What lines in this listing contain the string "swiatoze"? Report each one by copying it.

Content starts

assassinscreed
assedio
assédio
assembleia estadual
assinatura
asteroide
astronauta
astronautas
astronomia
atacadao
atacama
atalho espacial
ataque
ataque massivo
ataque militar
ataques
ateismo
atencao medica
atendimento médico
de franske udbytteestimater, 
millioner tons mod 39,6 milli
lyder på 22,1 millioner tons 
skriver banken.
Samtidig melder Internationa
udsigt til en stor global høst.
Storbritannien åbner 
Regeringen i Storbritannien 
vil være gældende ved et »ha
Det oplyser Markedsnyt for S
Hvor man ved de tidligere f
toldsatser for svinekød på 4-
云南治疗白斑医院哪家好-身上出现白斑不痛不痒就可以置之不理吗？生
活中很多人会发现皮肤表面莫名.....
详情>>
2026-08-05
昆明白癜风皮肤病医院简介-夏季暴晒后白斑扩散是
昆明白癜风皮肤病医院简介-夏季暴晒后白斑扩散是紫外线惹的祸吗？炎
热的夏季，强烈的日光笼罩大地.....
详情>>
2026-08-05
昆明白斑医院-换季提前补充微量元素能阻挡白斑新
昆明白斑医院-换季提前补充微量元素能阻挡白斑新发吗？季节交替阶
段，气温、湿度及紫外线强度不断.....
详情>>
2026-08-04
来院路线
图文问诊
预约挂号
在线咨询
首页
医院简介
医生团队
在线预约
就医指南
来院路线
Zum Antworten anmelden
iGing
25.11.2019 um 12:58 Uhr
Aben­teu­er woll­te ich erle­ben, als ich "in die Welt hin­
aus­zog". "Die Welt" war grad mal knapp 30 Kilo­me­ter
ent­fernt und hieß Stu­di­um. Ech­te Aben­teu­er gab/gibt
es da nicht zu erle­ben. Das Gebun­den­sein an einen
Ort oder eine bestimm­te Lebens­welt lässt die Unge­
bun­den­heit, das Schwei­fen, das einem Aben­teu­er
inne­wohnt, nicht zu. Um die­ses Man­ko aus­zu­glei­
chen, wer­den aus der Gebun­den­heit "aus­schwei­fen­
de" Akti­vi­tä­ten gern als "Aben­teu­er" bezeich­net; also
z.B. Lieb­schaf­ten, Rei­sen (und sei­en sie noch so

Content ends
Content starts

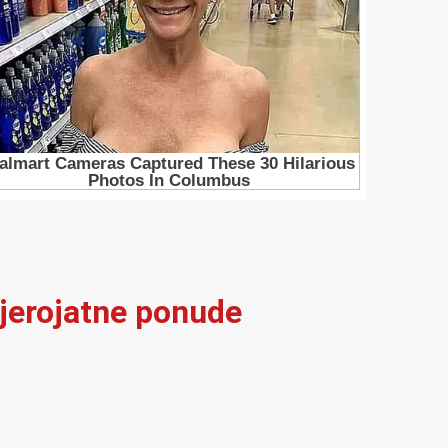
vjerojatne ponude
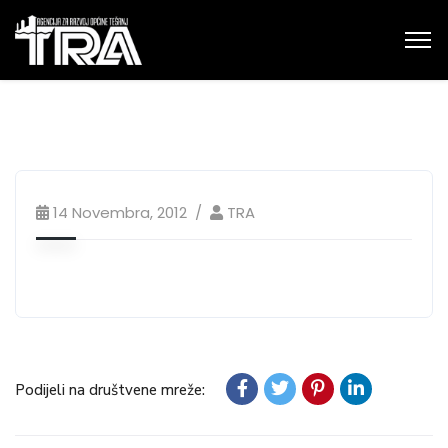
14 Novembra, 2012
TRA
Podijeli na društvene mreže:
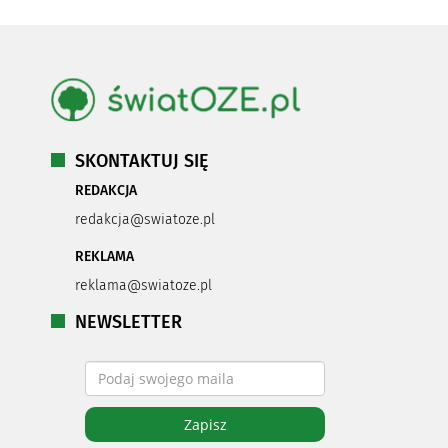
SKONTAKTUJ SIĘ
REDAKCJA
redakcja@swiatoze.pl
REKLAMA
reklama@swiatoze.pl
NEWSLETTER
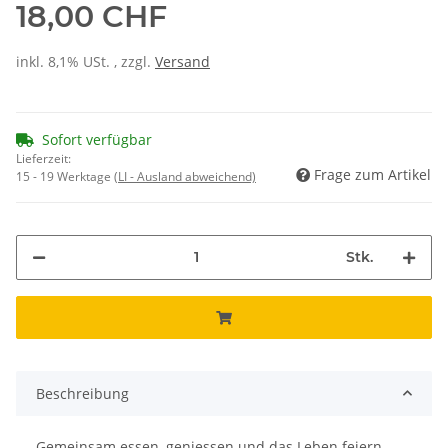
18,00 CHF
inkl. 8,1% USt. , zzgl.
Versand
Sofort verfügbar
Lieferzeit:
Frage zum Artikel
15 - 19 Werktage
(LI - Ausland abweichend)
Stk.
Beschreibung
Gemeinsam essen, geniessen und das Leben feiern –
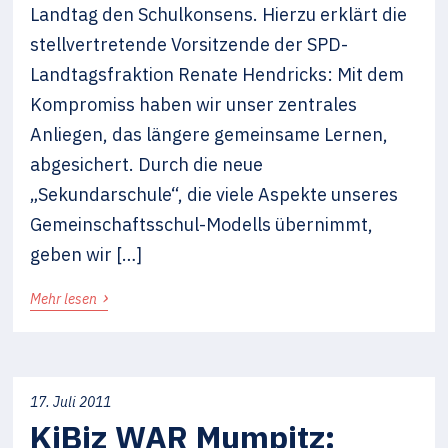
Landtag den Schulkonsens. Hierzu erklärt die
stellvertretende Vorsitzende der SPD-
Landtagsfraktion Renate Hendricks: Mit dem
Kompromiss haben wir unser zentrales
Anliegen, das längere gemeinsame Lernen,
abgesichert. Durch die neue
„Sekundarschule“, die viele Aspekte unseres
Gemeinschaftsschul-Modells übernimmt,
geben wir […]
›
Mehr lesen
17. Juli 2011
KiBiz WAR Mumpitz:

Content ends
Content starts

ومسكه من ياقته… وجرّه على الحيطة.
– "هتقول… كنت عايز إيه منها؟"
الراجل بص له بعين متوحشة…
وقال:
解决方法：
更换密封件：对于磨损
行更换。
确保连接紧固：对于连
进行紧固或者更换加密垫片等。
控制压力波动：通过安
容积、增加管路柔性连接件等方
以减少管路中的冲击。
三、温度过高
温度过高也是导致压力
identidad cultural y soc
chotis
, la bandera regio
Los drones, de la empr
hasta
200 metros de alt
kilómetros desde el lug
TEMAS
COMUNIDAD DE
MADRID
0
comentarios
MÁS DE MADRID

Content ends

TASK SOLUTION:
redakcja@swiatoze.pl
reklama@swiatoze.pl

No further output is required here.